- Opening Delimiter -
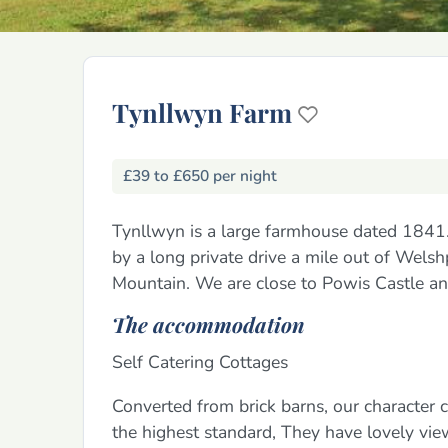
Tynllwyn Farm
£39 to £650 per night
Tynllwyn is a large farmhouse dated 1841.
by a long private drive a mile out of Wels
Mountain. We are close to Powis Castle an
The accommodation
Self Catering Cottages
Converted from brick barns, our character
the highest standard, They have lovely vi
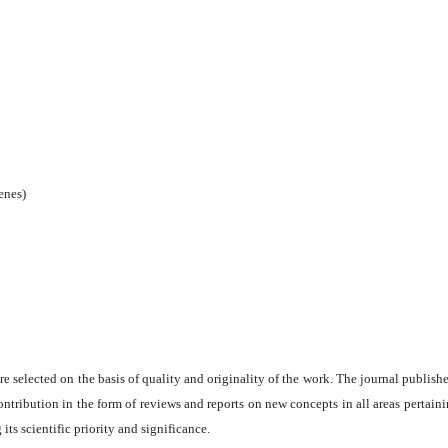
enes)
are selected on the basis of quality and originality of the work. The journal publishe
ontribution in the form of reviews and reports on new concepts in all areas pertaini
its scientific priority and significance.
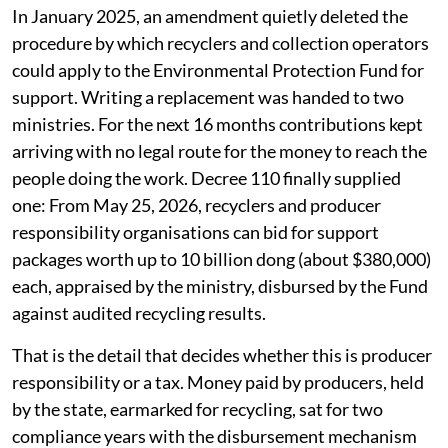
In January 2025, an amendment quietly deleted the
procedure by which recyclers and collection operators
could apply to the Environmental Protection Fund for
support. Writing a replacement was handed to two
ministries. For the next 16 months contributions kept
arriving with no legal route for the money to reach the
people doing the work. Decree 110 finally supplied
one: From May 25, 2026, recyclers and producer
responsibility organisations can bid for support
packages worth up to 10 billion dong (about $380,000)
each, appraised by the ministry, disbursed by the Fund
against audited recycling results.
That is the detail that decides whether this is producer
responsibility or a tax. Money paid by producers, held
by the state, earmarked for recycling, sat for two
compliance years with the disbursement mechanism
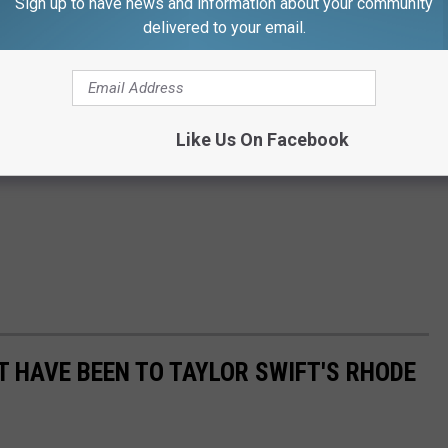
Sign up to have news and information about your community
delivered to your email.
Like Us On Facebook
T HAVE BEEN TO TAYLOR SWIFT'S RHODE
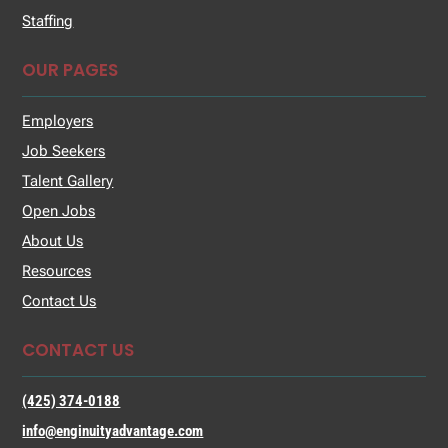
Staffing
OUR PAGES
Employers
Job Seekers
Talent Gallery
Open Jobs
About Us
Resources
Contact Us
CONTACT US
(425) 374-0188
info@enginuityadvantage.com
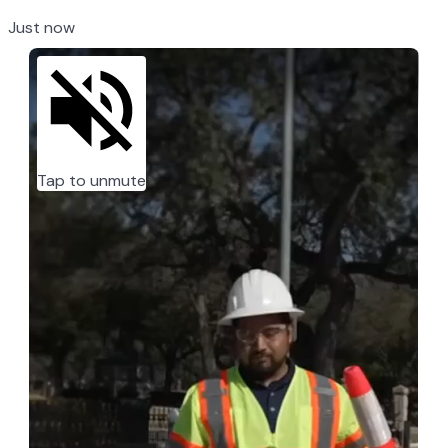
Just now
Tap to unmute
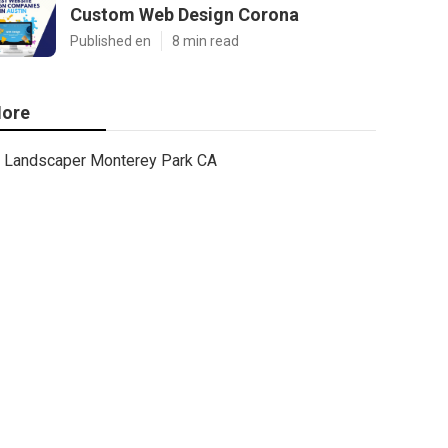
Custom Web Design Corona
Published en
8 min read
ore
Landscaper Monterey Park CA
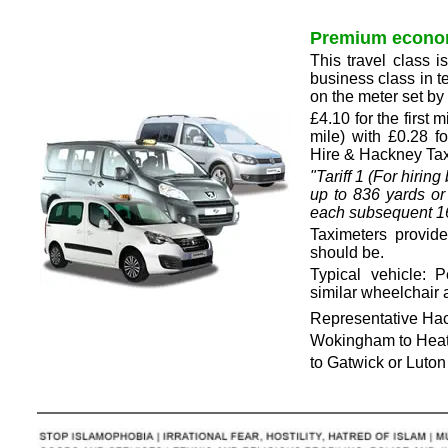
Premium econo
This travel class 
business class in t
on the meter set b
£4.10 for the first 
mile) with £0.28 
Hire & Hackney Taxi
"Tariff 1 (For hiri
up to 836 yards or
each subsequent 167
Taximeters provid
should be.
Typical vehicle: 
similar wheelchair 
Representative Hack
Wokingham to Heat
to Gatwick or Luto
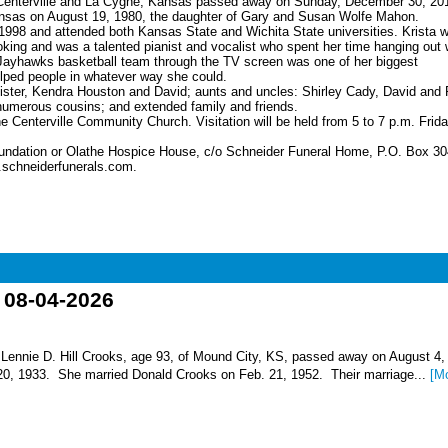
f Centerville and La Cygne, Kansas passed away on Sunday, December 30, 201
nsas on August 19, 1980, the daughter of Gary and Susan Wolfe Mahon.
1998 and attended both Kansas State and Wichita State universities. Krista 
ng and was a talented pianist and vocalist who spent her time hanging out 
 Jayhawks basketball team through the TV screen was one of her biggest
elped people in whatever way she could.
sister, Kendra Houston and David; aunts and uncles: Shirley Cady, David and 
umerous cousins; and extended family and friends.
e Centerville Community Church. Visitation will be held from 5 to 7 p.m. Frida
oundation or Olathe Hospice House, c/o Schneider Funeral Home, P.O. Box 30
.schneiderfunerals.com.
o 08-04-2026
nnie D. Hill Crooks, age 93, of Mound City, KS, passed away on August 4,
 20, 1933. She married Donald Crooks on Feb. 21, 1952. Their marriage...
[M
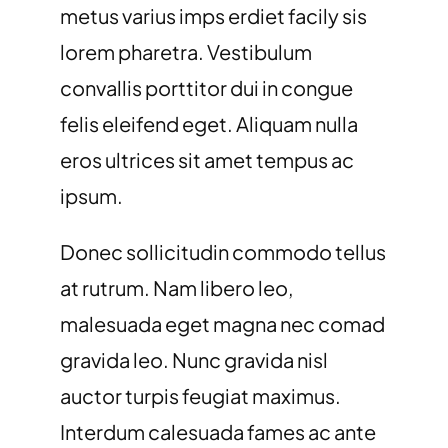
metus varius imps erdiet facily sis
lorem pharetra. Vestibulum
convallis porttitor dui in congue
felis eleifend eget. Aliquam nulla
eros ultrices sit amet tempus ac
ipsum.
Donec sollicitudin commodo tellus
at rutrum. Nam libero leo,
malesuada eget magna nec comad
gravida leo. Nunc gravida nisl
auctor turpis feugiat maximus.
Interdum calesuada fames ac ante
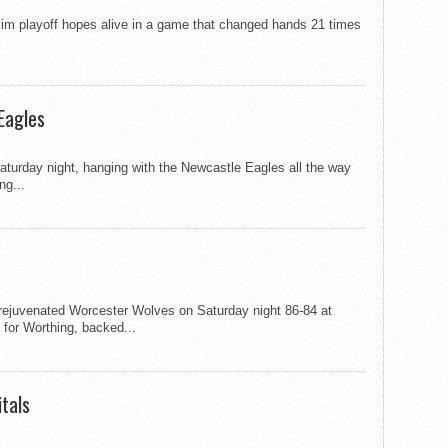
lim playoff hopes alive in a game that changed hands 21 times
Eagles
Saturday night, hanging with the Newcastle Eagles all the way
ng...
rejuvenated Worcester Wolves on Saturday night 86-84 at
 for Worthing, backed...
tals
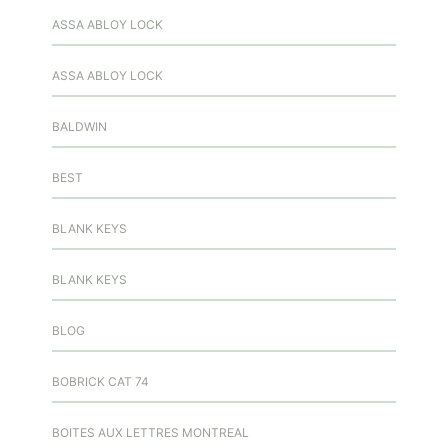
ASSA ABLOY LOCK
ASSA ABLOY LOCK
BALDWIN
BEST
BLANK KEYS
BLANK KEYS
BLOG
BOBRICK CAT 74
BOITES AUX LETTRES MONTREAL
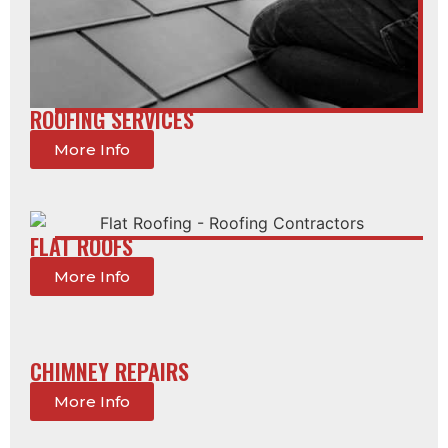
ROOFING SERVICES
More Info
FLAT ROOFS
More Info
CHIMNEY REPAIRS
More Info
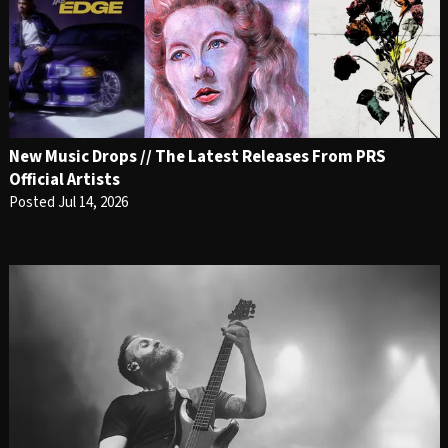
New Music Drops // The Latest Releases From PRS
Official Artists
Posted Jul 14, 2026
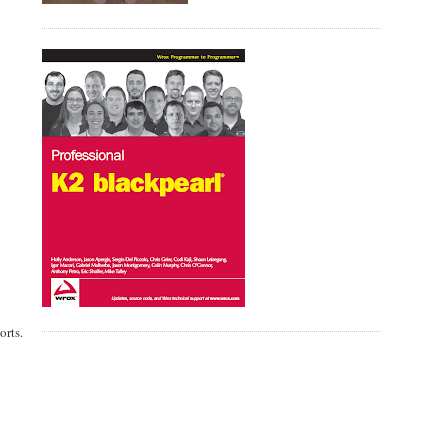
orts.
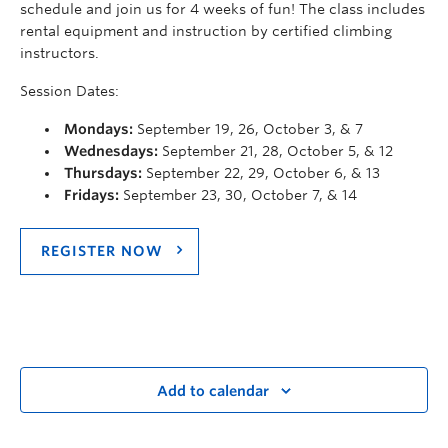
schedule and join us for 4 weeks of fun! The class includes
rental equipment and instruction by certified climbing
instructors.
Session Dates:
Mondays:
September 19, 26, October 3, & 7
Wednesdays:
September 21, 28, October 5, & 12
Thursdays:
September 22, 29, October 6, & 13
Fridays:
September 23, 30, October 7, & 14
REGISTER NOW
Add to calendar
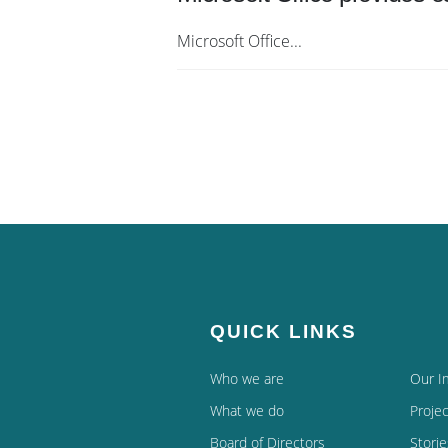
Microsoft Office...
QUICK LINKS
Who we are
Our I
What we do
Projec
Board of Directors
Storie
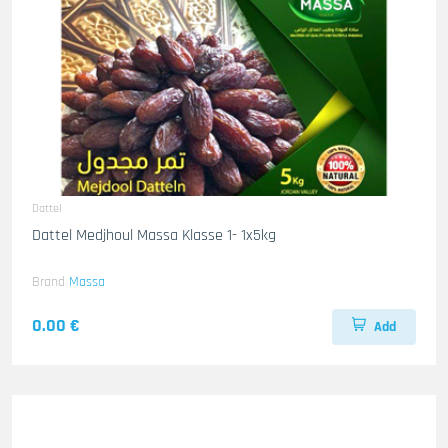
Dattel
Dattel Medjhoul Massa Klasse 1- 1x5kg
Brand
Massa
0.00 €
Add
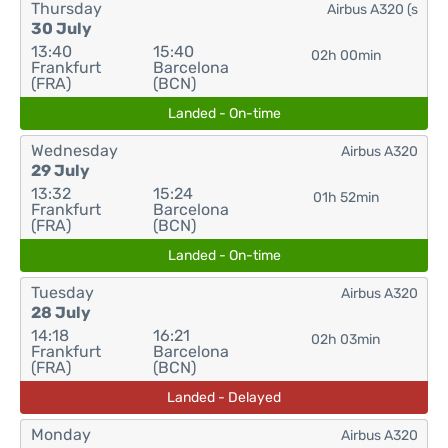
Thursday
Airbus A320 (s
30 July
13:40
15:40
02h 00min
Frankfurt
Barcelona
(FRA)
(BCN)
Landed - On-time
Wednesday
Airbus A320
29 July
13:32
15:24
01h 52min
Frankfurt
Barcelona
(FRA)
(BCN)
Landed - On-time
Tuesday
Airbus A320
28 July
14:18
16:21
02h 03min
Frankfurt
Barcelona
(FRA)
(BCN)
Landed - Delayed
Monday
Airbus A320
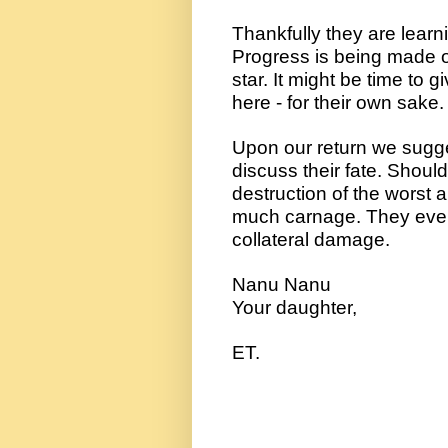
Thankfully they are learnin
Progress is being made on
star. It might be time to 
here - for their own sake.
Upon our return we sugges
discuss their fate. Should 
destruction of the worst am
much carnage. They even h
collateral damage.
Nanu Nanu
Your daughter, 
ET.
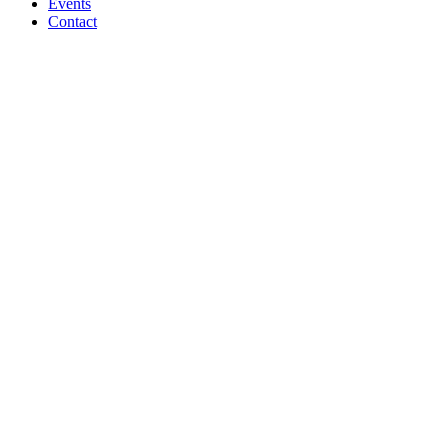
Events
Contact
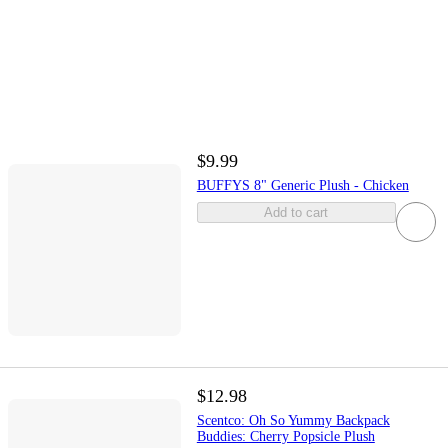
$9.99
BUFFYS 8" Generic Plush - Chicken
Add to cart
$12.98
Scentco: Oh So Yummy Backpack
Buddies: Cherry Popsicle Plush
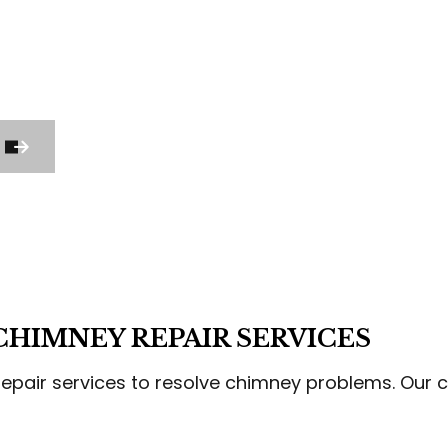
CCO INSTALLATION
STUCCO REPAIR
M CARPENTRY
WOOD STAIRS AND RAILING INSTAL
DING SERVICES
SERVICE AREAS
HIMNEY REPAIR SERVICES
epair services to resolve chimney problems. Our co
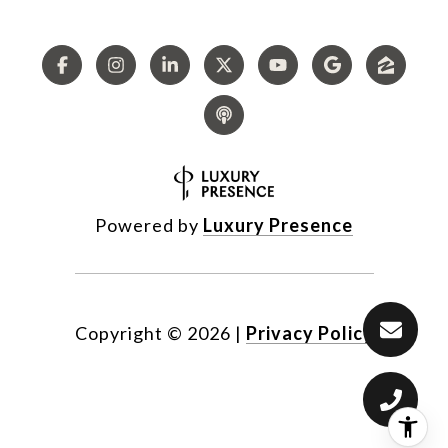
Powered by
Luxury Presence
Copyright ©
2026
|
Privacy Policy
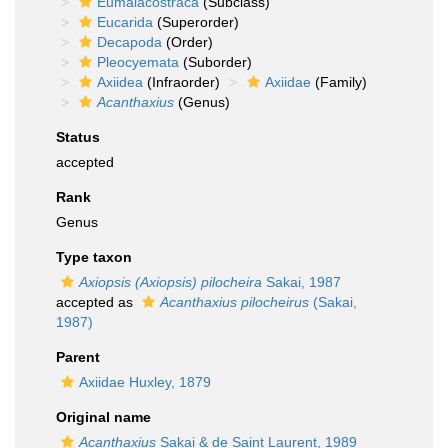
Eumalacostraca
(Subclass)
Eucarida
(Superorder)
Decapoda
(Order)
Pleocyemata
(Suborder)
Axiidea
(Infraorder)
Axiidae
(Family)
Acanthaxius
(Genus)
Status
accepted
Rank
Genus
Type taxon
Axiopsis (Axiopsis) pilocheira
Sakai, 1987
accepted as
Acanthaxius pilocheirus
(Sakai,
1987)
Parent
Axiidae Huxley, 1879
Original name
Acanthaxius
Sakai & de Saint Laurent, 1989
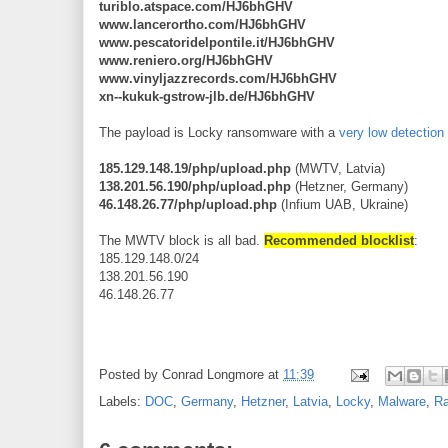
turiblo.atspace.com/HJ6bhGHV
www.lancerortho.com/HJ6bhGHV
www.pescatoridelpontile.it/HJ6bhGHV
www.reniero.org/HJ6bhGHV
www.vinyljazzrecords.com/HJ6bhGHV
xn--kukuk-gstrow-jlb.de/HJ6bhGHV
The payload is Locky ransomware with a
very low detection 
185.129.148.19/php/upload.php
(MWTV, Latvia)
138.201.56.190/php/upload.php
(Hetzner, Germany)
46.148.26.77/php/upload.php
(Infium UAB, Ukraine)
The MWTV block is all bad.
Recommended blocklist
:
185.129.148.0/24
138.201.56.190
46.148.26.77
Posted by
Conrad Longmore
at
11:39
Labels:
DOC
,
Germany
,
Hetzner
,
Latvia
,
Locky
,
Malware
,
R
- Closing Delimiter -
▶ **TASK STATEMENT**
An exact copy of the data is required, with the pictures excluded.

▶ **TASK ANSWER**
Tynllwyn Farm
£39 to £650 per night
Tynllwyn is a large farmhouse dated 1841.
by a long private drive a mile out of Wels
Mountain. We are close to Powis Castle an
The accommodation
Self Catering Cottages
Converted from brick barns, our character
the highest standard, They have lovely vi
enes)
are selected on the basis of quality and originality of the work. The journal publishe
ontribution in the form of reviews and reports on new concepts in all areas pertaini
its scientific priority and significance.
In January 2025, an amendment quietly deleted the
procedure by which recyclers and collection operators
could apply to the Environmental Protection Fund for
support. Writing a replacement was handed to two
ministries. For the next 16 months contributions kept
arriving with no legal route for the money to reach the
people doing the work. Decree 110 finally supplied
one: From May 25, 2026, recyclers and producer
responsibility organisations can bid for support
packages worth up to 10 billion dong (about $380,000)
each, appraised by the ministry, disbursed by the Fund
against audited recycling results.
That is the detail that decides whether this is producer
responsibility or a tax. Money paid by producers, held
by the state, earmarked for recycling, sat for two
compliance years with the disbursement mechanism
Sign up to have news and information about your community
delivered to your email.
Like Us On Facebook
T HAVE BEEN TO TAYLOR SWIFT'S RHODE
Staffing
OUR PAGES
Employers
Job Seekers
Talent Gallery
Open Jobs
About Us
Resources
Contact Us
CONTACT US
(425) 374-0188
info@enginuityadvantage.com
Just now
Tap to unmute
Custom Web Design Corona
Published en
8 min read
ore
Landscaper Monterey Park CA
Premium econo
This travel class 
business class in t
on the meter set b
£4.10 for the first 
mile) with £0.28 
Hire & Hackney Taxi
"Tariff 1 (For hiri
up to 836 yards or
each subsequent 167
Taximeters provid
should be.
Typical vehicle: 
similar wheelchair 
Representative Hack
Wokingham to Heat
to Gatwick or Luto
f Centerville and La Cygne, Kansas passed away on Sunday, December 30, 201
nsas on August 19, 1980, the daughter of Gary and Susan Wolfe Mahon.
1998 and attended both Kansas State and Wichita State universities. Krista 
ng and was a talented pianist and vocalist who spent her time hanging out 
 Jayhawks basketball team through the TV screen was one of her biggest
elped people in whatever way she could.
sister, Kendra Houston and David; aunts and uncles: Shirley Cady, David and 
umerous cousins; and extended family and friends.
e Centerville Community Church. Visitation will be held from 5 to 7 p.m. Frida
oundation or Olathe Hospice House, c/o Schneider Funeral Home, P.O. Box 30
.schneiderfunerals.com.
o 08-04-2026
nnie D. Hill Crooks, age 93, of Mound City, KS, passed away on August 4,
 20, 1933. She married Donald Crooks on Feb. 21, 1952. Their marriage...
[M
metus varius imps erdiet facily sis
lorem pharetra. Vestibulum
convallis porttitor dui in congue
felis eleifend eget. Aliquam nulla
eros ultrices sit amet tempus ac
ipsum.
Donec sollicitudin commodo tellus
at rutrum. Nam libero leo,
malesuada eget magna nec comad
gravida leo. Nunc gravida nisl
auctor turpis feugiat maximus.
Interdum calesuada fames ac ante
lim playoff hopes alive in a game that changed hands 21 times
Eagles
Saturday night, hanging with the Newcastle Eagles all the way
ng...
rejuvenated Worcester Wolves on Saturday night 86-84 at
 for Worthing, backed...
tals
ASSA ABLOY LOCK
ASSA ABLOY LOCK
BALDWIN
BEST
BLANK KEYS
BLANK KEYS
BLOG
BOBRICK CAT 74
BOITES AUX LETTRES MONTREAL
ROOFING SERVICES
More Info
FLAT ROOFS
More Info
CHIMNEY REPAIRS
More Info
New Music Drops // The Latest Releases From PRS
Official Artists
Posted Jul 14, 2026
orts.
schedule and join us for 4 weeks of fun! The class includes
rental equipment and instruction by certified climbing
instructors.
Session Dates:
Mondays:
September 19, 26, October 3, & 7
Wednesdays:
September 21, 28, October 5, & 12
Thursdays:
September 22, 29, October 6, & 13
Fridays:
September 23, 30, October 7, & 14
REGISTER NOW
Add to calendar
Microsoft Office...
QUICK LINKS
Who we are
Our I
What we do
Projec
Board of Directors
Storie
Dattel
Dattel Medjhoul Massa Klasse 1- 1x5kg
Brand
Massa
0.00 €
Add
Thursday
Airbus A320 (s
30 July
13:40
15:40
02h 00min
Frankfurt
Barcelona
(FRA)
(BCN)
Landed - On-time
Wednesday
Airbus A320
29 July
13:32
15:24
01h 52min
Frankfurt
Barcelona
(FRA)
(BCN)
Landed - On-time
Tuesday
Airbus A320
28 July
14:18
16:21
02h 03min
Frankfurt
Barcelona
(FRA)
(BCN)
Landed - Delayed
Monday
Airbus A320
Thankfully they are learnin
Progress is being made on
star. It might be time to 
here - for their own sake.
Upon our return we sugges
discuss their fate. Should 
destruction of the worst am
much carnage. They even h
collateral damage.
Nanu Nanu
Your daughter, 
ET.
Events
Contact
$9.99
BUFFYS 8" Generic Plush - Chicken
Add to cart
$12.98
Scentco: Oh So Yummy Backpack
Buddies: Cherry Popsicle Plush
CCO INSTALLATION
STUCCO REPAIR
M CARPENTRY
WOOD STAIRS AND RAILING INSTAL
DING SERVICES
SERVICE AREAS
HIMNEY REPAIR SERVICES
epair services to resolve chimney problems. Our co
Powered by
Luxury Presence
Copyright ©
2026
|
Privacy Policy
Eumalacostraca
(Subclass)
Eucarida
(Superorder)
Decapoda
(Order)
Pleocyemata
(Suborder)
Axiidea
(Infraorder)
Axiidae
(Family)
Acanthaxius
(Genus)
Status
accepted
Rank
Genus
Type taxon
Axiopsis (Axiopsis) pilocheira
Sakai, 1987
accepted as
Acanthaxius pilocheirus
(Sakai,
1987)
Parent
Axiidae Huxley, 1879
Original name
Acanthaxius
Sakai & de Saint Laurent, 1989
turiblo.atspace.com/HJ6bhGHV
www.lancerortho.com/HJ6bhGHV
www.pescatoridelpontile.it/HJ6bhGHV
www.reniero.org/HJ6bhGHV
www.vinyljazzrecords.com/HJ6bhGHV
xn--kukuk-gstrow-jlb.de/HJ6bhGHV
The payload is Locky ransomware with a
very low detection 
185.129.148.19/php/upload.php
(MWTV, Latvia)
138.201.56.190/php/upload.php
(Hetzner, Germany)
46.148.26.77/php/upload.php
(Infium UAB, Ukraine)
The MWTV block is all bad.
Recommended blocklist
:
185.129.148.0/24
138.201.56.190
46.148.26.77
Posted by
Conrad Longmore
at
11:39
Labels:
DOC
,
Germany
,
Hetzner
,
Latvia
,
Locky
,
Malware
,
R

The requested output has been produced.